# Note:
1. Create a directory isa460 under your home directory: mkdikr isa460
2. change to isa460: cd isa460
3. clone the [code](https://github.com/jonesberg/DataAnalysisWithPythonAndPySpark) and [data](https://github.com/jonesberg/DataAnalysisWithPythonAndPySpark-Data) for your textbook
4. rename the directory DataAnalysisWithPythonAndPySpark-Data to data

# My First Pyspark Program: What are the most popular words used in the English language? (based on Jane Austen's Pride and Prejudice)

1. Read—Read the input data (we’re assuming a plain text file).

2. Token—Tokenize each word.

3. Clean—Remove any punctuation and/or tokens that aren’t words. Lowercase each word.

4. Count—Count the frequency of each word present in the text.

5. Answer—Return the top 10 (or 20, 50, 100)

In [2]:
from pyspark.sql import SparkSession

# change the account name to your email account
account='sli'

# define a root path to access the data in the DataAnalysisWithPythonAndPySpark
root_path='/net/clusterhn/home/'+account+'/isa460/Data/'

# create a spark session
spark = SparkSession.builder.appName("My First Spark Program")\
        .config("spark.port.maxRetries", "100")\
        .getOrCreate()

# confiture the log level (defaulty is WWARN)
spark.sparkContext.setLogLevel('ERROR')

# read the csv file
book = spark.read.text(root_path+"gutenberg_books/1342-0.txt")

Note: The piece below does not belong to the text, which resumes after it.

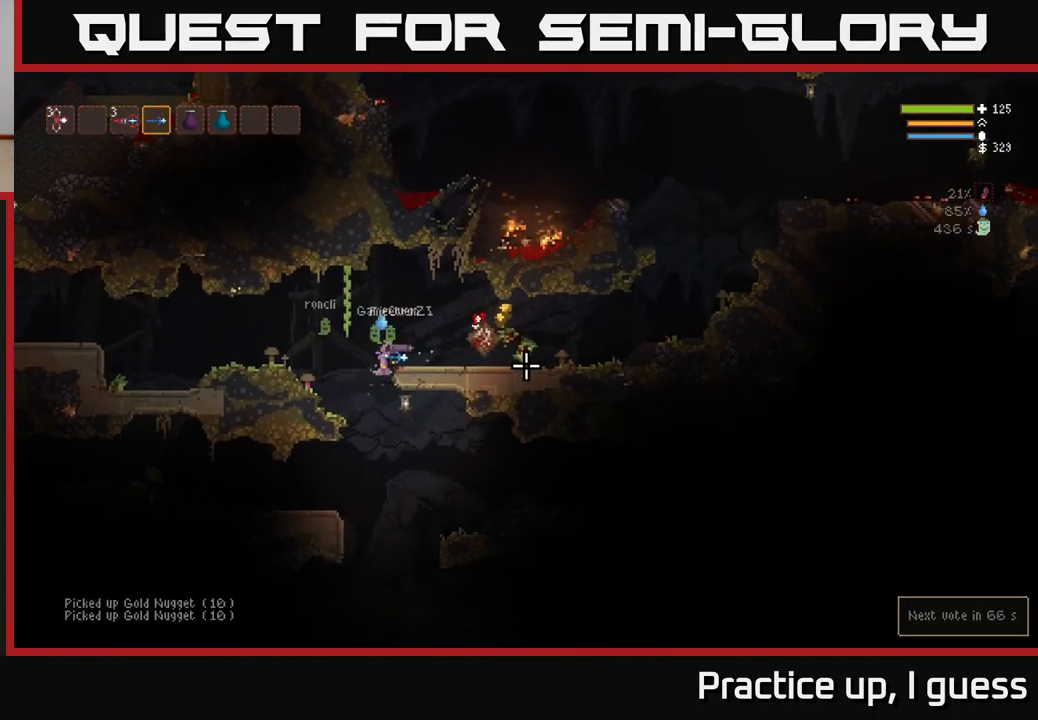
{"buttons": ["L2"], "left_stick": "right", "right_stick": "right", "events": [[100, "left_stick", "center"], [150, "left_stick", "right"], [167, "L2", "down"], [350, "left_stick", "center"], [500, "left_stick", "right"]]}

Setting default log level to "WARN".
To adjust logging level use sc.setLogLevel(newLevel). For SparkR, use setLogLevel(newLevel).
24/09/08 17:09:24 WARN NativeCodeLoader: Unable to load native-hadoop library for your platform... using builtin-java classes where applicable


# Basic Operations

In [3]:
# print the structure (or schema) of the data

book.printSchema()

root
 |-- value: string (nullable = true)



In [4]:
# show a sample of data

book.show(5, truncate=50)

+--------------------------------------------------+
|                                             value|
+--------------------------------------------------+
|The Project Gutenberg EBook of Pride and Prejud...|
|                                                  |
|This eBook is for the use of anyone anywhere at...|
|almost no restrictions whatsoever.  You may cop...|
|re-use it under the terms of the Project Gutenb...|
+--------------------------------------------------+
only showing top 5 rows



## Simple column transformations: Moving from a sentence to a list of words

### four ways to select a column

from pyspark.sql.functions import col
 
- book.select(book.value)
- book.select(book["value"])
- book.select(col("value"))
- book.select("value")

### Rename a column: alias() or withColumnRenamed()

## split the text into a list of words

## exploding a list into rows

## Working with words: changing case and removing puncutation

## use regexp_extract to remove special characters

### [Regular Expression Reference](https://docs.python.org/3/howto/regex.html)

## Filtering Rows

## Grouping records: Counting word frequencies

![GroupedData](https://raw.githubusercontent.com/Suhong88/ISA460_Fall2023/main/images/3.1.A.png)

In [81]:
# Display number of words per letter count



## Ordering the results using orderBy

## Writing data from a data frame

The results will be written in a directory

## Putting all together

In [7]:
from pyspark.sql import SparkSession
from pyspark.sql.functions import (
    col,
    explode,
    lower,
    regexp_extract,
    split,
)

# change the account name to your email account
account='sli'

# define a root path to access the data in the DataAnalysisWithPythonAndPySpark
root_path='/net/clusterhn/home/'+account+'/isa460/Data/'

spark = SparkSession.builder.appName(
    "Analyzing the vocabulary of Pride and Prejudice."
).config("spark.port.maxRetries", "100").getOrCreate()
 
book = spark.read.text(root_path+"gutenberg_books/1342-0.txt")
 
lines = book.select(split(book.value, " ").alias("line"))
 
words = lines.select(explode(col("line")).alias("word"))
 
words_lower = words.select(lower(col("word")).alias("word"))
 
words_clean = words_lower.select(
    regexp_extract(col("word"), "[a-z']*", 0).alias("word")
)
 
words_nonull = words_clean.where(col("word") != "")
 
results = words_nonull.groupby(col("word")).count()
 
results.orderBy("count", ascending=False).show(10)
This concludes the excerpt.